┌─ DATA TO PROCESS
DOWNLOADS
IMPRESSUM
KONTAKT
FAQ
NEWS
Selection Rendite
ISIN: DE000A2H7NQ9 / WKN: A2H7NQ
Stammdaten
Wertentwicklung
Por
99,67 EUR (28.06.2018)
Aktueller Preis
└─
> **WHAT YOU HAVE TO DO**:
Repeat the data in full, keeping each word exactly as it is.

> **EXPECTED ANSWER**:
DOWNLOADS
IMPRESSUM
KONTAKT
FAQ
NEWS
Selection Rendite
ISIN: DE000A2H7NQ9 / WKN: A2H7NQ
Stammdaten
Wertentwicklung
Por
99,67 EUR (28.06.2018)
Aktueller Preis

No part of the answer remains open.